*DATA PROVIDED*
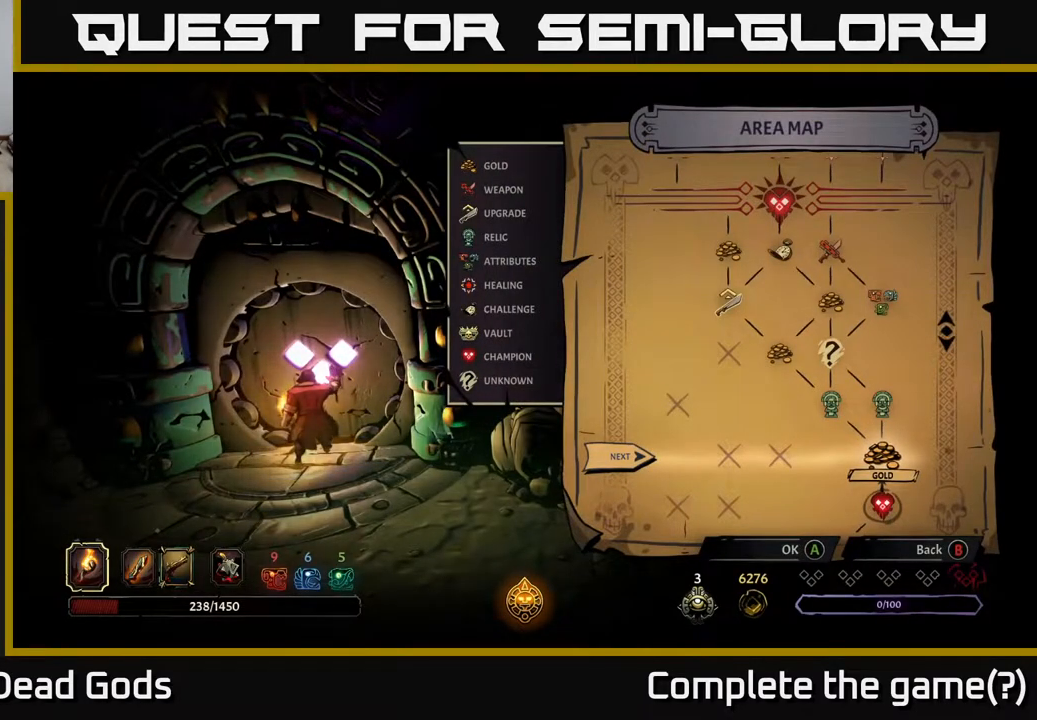
{"buttons": [], "left_stick": "center", "right_stick": "center", "events": []}
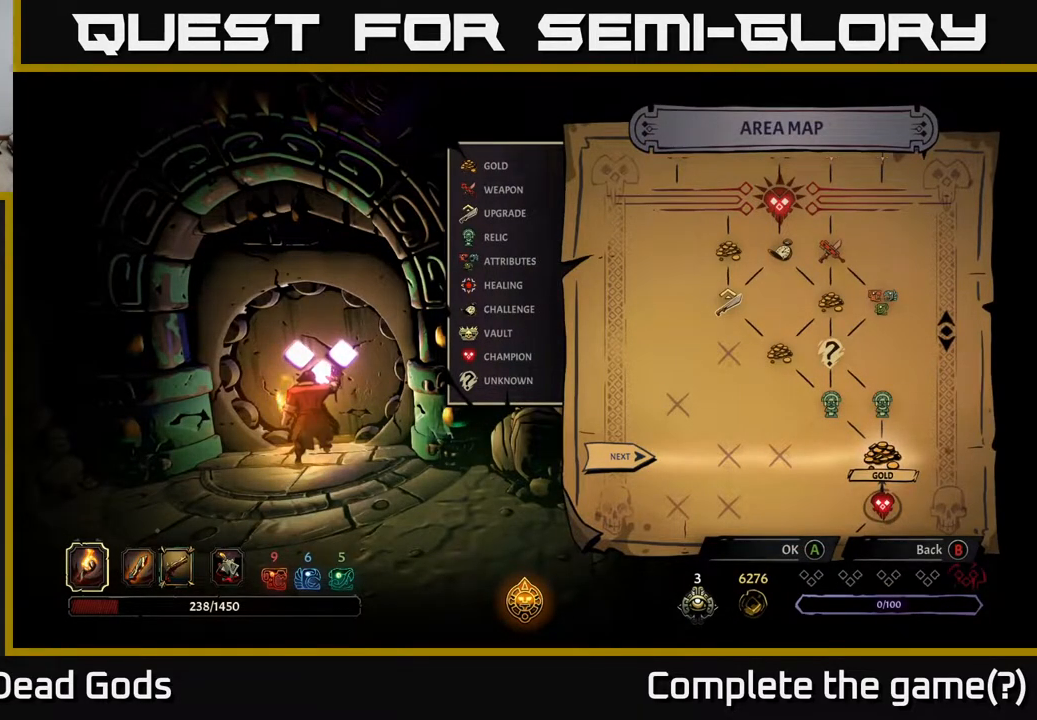
{"buttons": [], "left_stick": "center", "right_stick": "center", "events": []}
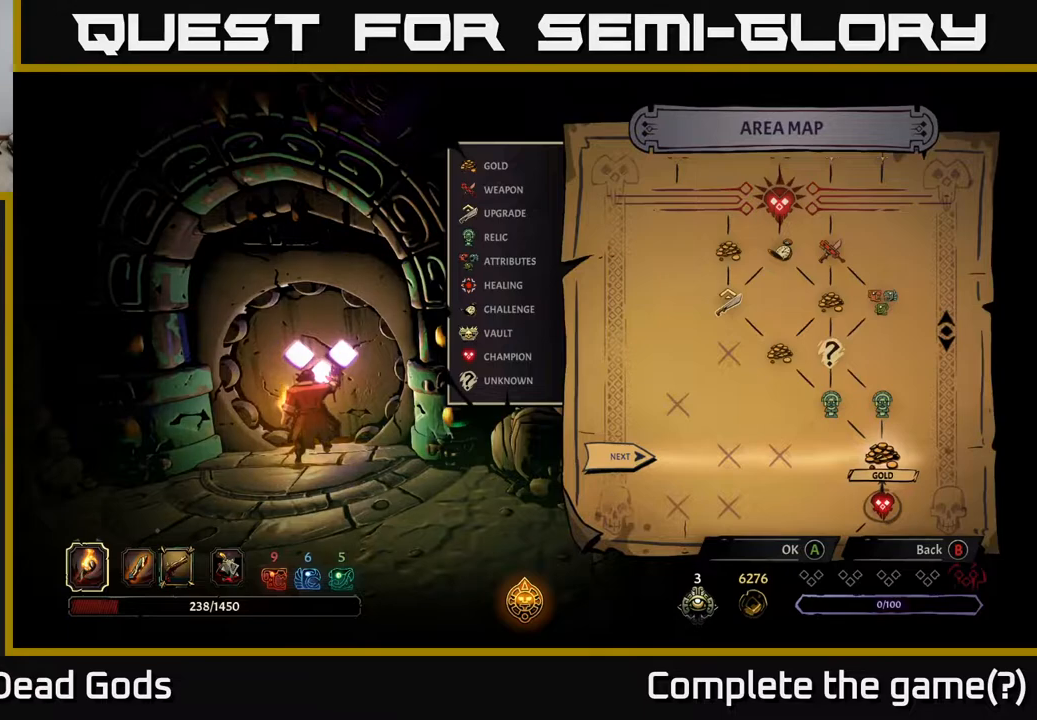
{"buttons": [], "left_stick": "center", "right_stick": "center", "events": []}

*ASSIGNMENT*
Transcribe the listing in full. Omit the pictures and keep every line exact.

*SOLUTION TO THIS EXERCISE*
{"buttons": [], "left_stick": "center", "right_stick": "center", "events": []}
{"buttons": [], "left_stick": "center", "right_stick": "center", "events": []}
{"buttons": [], "left_stick": "center", "right_stick": "center", "events": []}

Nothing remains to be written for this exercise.